» **Directive a**: In the forum thread below, what width and height does the first post give for the space inside the fireplace?

» **Extract to read**:
════

# New Small Grower - Want to see if this setup will work!



## RossAlexander (Apr 12, 2006)

Alright. How's everyone doin? My room is kind of like a poolhouse type thing (but I don't have a pool). My room is in the backyard and I have a fireplace. I've been wanting to grow for a very long time. I finally decided the best place would probably be using hte inside of my fireplace. The fireplace has a large hearth for random stuff that i might need like electrical supplies and all that. Anyway, check it out, it's a freakin' fireplace so it's_ supposed _to be hot. It has ventilation that goes straight up above the roof. The doors on the fireplace are very dark with a metal chain-link screen. I can cover it up better though. Anyway my main question is can I grow in a space that is 3 feet wide and 2.5 feet high (give or take a tiny bit). I only want to grow two or three plants. Can this be done and if so what would be some recommended equiptment (lighting HPS wattage and all that). THANKS!  Here's a couple of pics. (PS Obviously I will TOTALLY clean that bad boy out big time with disinfectant and all that) THANKS


----------



## RossAlexander (Apr 12, 2006)

Actually..this is going to be a very short thread...i have just decided not to grow...I live with my parents and wouldn't want them to get in trouble if I got caught. I'm moving out in 4 months so I'll try something then. Thanks anyway.


----------

════

» **Task inputs**:
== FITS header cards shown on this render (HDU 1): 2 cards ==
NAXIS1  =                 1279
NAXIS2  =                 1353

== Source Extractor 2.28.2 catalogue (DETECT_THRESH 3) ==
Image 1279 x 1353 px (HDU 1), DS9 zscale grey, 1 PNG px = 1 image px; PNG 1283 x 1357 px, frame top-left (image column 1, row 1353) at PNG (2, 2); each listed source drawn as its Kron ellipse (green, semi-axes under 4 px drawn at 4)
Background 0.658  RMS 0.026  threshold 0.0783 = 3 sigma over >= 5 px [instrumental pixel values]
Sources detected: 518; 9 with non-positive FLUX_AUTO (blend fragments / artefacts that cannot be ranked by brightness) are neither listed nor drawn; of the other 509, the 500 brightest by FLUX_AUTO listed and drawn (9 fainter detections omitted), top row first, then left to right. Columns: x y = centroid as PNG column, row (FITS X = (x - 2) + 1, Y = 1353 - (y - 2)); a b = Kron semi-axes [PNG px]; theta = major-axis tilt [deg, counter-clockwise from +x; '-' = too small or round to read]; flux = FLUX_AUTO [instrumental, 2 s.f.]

════

» **Directive b**: Locate every line in the entries that contains the string "listed".

» **Task answer a**: 3 feet wide and 2.5 feet high, give or take a tiny bit.

» **Task answer b**:
Image 1279 x 1353 px (HDU 1), DS9 zscale grey, 1 PNG px = 1 image px; PNG 1283 x 1357 px, frame top-left (image column 1, row 1353) at PNG (2, 2); each listed source drawn as its Kron ellipse (green, semi-axes under 4 px drawn at 4)
Sources detected: 518; 9 with non-positive FLUX_AUTO (blend fragments / artefacts that cannot be ranked by brightness) are neither listed nor drawn; of the other 509, the 500 brightest by FLUX_AUTO listed and drawn (9 fainter detections omitted), top row first, then left to right. Columns: x y = centroid as PNG column, row (FITS X = (x - 2) + 1, Y = 1353 - (y - 2)); a b = Kron semi-axes [PNG px]; theta = major-axis tilt [deg, counter-clockwise from +x; '-' = too small or round to read]; flux = FLUX_AUTO [instrumental, 2 s.f.]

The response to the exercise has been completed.